May 7, 2020
Step 1. Select all the hits to be grouped later.
First, let’s select all the necessary hits. Please note that we are selecting only pageviews as we are going to perform a page-level analysis. All the hits are grouped by fullvisitorID and are sorted by the hit timestamp.
SELECT
fullvisitorID,
FORMAT_TIMESTAMP("%Y-%m-%d %H:%M:%S", TIMESTAMP_SECONDS(SAFE_CAST(visitStartTime+hits.time/1000 AS INT64))) AS hit_timestamp,
hits.page.pagePath AS pagePath,
FROM
`pro-tracker-id.ga_sessions_*`,
UNNEST(hits) AS hits
WHERE
hits.type = "PAGE"
ORDER BY
fullvisitorID,
hit_timestamp
Step 2. Select second and third pageviews in the user’s journey.
In the second query, we use the LEAD … OVER function to create new columns which will show the second and third pages visited. PARTITION BY fullvisitorID helps to insert “null” if there is no next page visit, and in this case, the following row will start with the next user’s journey. The rows are also sorted by hit_timestamp.
SELECT
fullvisitorID,
hit_timestamp,
pagePath,
LEAD (pagePath, 1) OVER (PARTITION BY fullvisitorID ORDER BY hit_timestamp) AS second_pagePath,
LEAD (pagePath, 2) OVER (PARTITION BY fullvisitorID ORDER BY hit_timestamp) AS third_pagePath
FROM (
SELECT
fullvisitorID,
FORMAT_TIMESTAMP("%Y-%m-%d %H:%M:%S", TIMESTAMP_SECONDS(SAFE_CAST(visitStartTime+hits.time/1000 AS INT64))) AS hit_timestamp,
hits.page.pagePath AS pagePath,
FROM
`pro-tracker-id.ga_sessions_*`,
UNNEST(hits) AS hits
WHERE
hits.type = "PAGE"
ORDER BY
fullvisitorID,
hit_timestamp)
ORDER BY
fullvisitorID,
hit_timestamp
Step 3. Calculate the top paths to the target page.

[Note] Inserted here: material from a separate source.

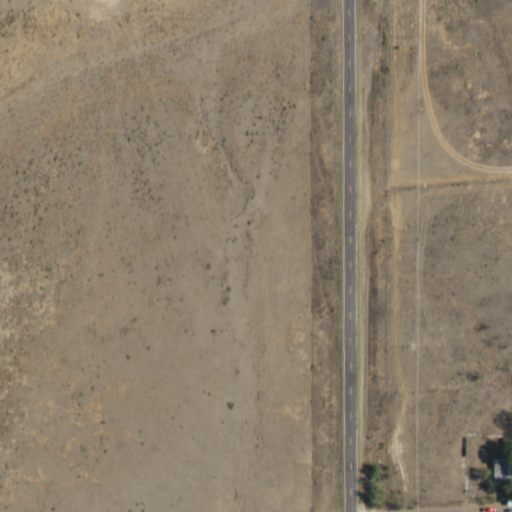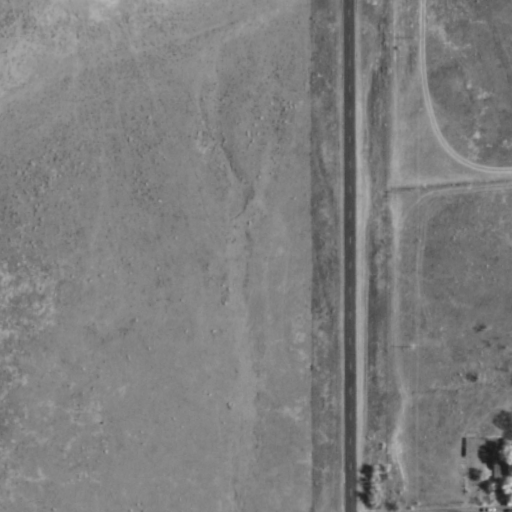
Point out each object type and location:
road: (357, 255)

In the last step, we select the first, second and third pages visited and calculate the most popular paths to the analyzed page with the help of the COUNT function. The final query would be as follows:
SELECT
pagePath,
second_pagePath,
third_pagePath,
COUNT(*) AS count
FROM (
SELECT
fullvisitorID,
hit_timestamp,
pagePath,
LEAD (pagePath, 1) OVER (PARTITION BY fullvisitorID ORDER BY hit_timestamp) AS second_pagePath,
LEAD (pagePath, 2) OVER (PARTITION BY fullvisitorID ORDER BY hit_timestamp) AS third_pagePath
FROM (
SELECT
fullvisitorID,
FORMAT_TIMESTAMP("%Y-%m-%d %H:%M:%S", TIMESTAMP_SECONDS(SAFE_CAST(visitStartTime+hits.time/1000 AS INT64))) AS hit_timestamp,
hits.page.pagePath AS pagePath,
FROM
`pro-tracker-id.ga_sessions_*`,
UNNEST(hits) AS hits
WHERE
hits.type = "PAGE"
ORDER BY
fullvisitorID,
hit_timestamp)
ORDER BY
fullvisitorID,
hit_timestamp)
WHERE
third_pagePath = "/idea/"
GROUP BY
pagePath,
second_pagePath,
third_pagePath
ORDER BY
count DESC
I appreciate feedback, so if you have any comments regarding the suggested solution, please don’t hesitate to share them in the comments section.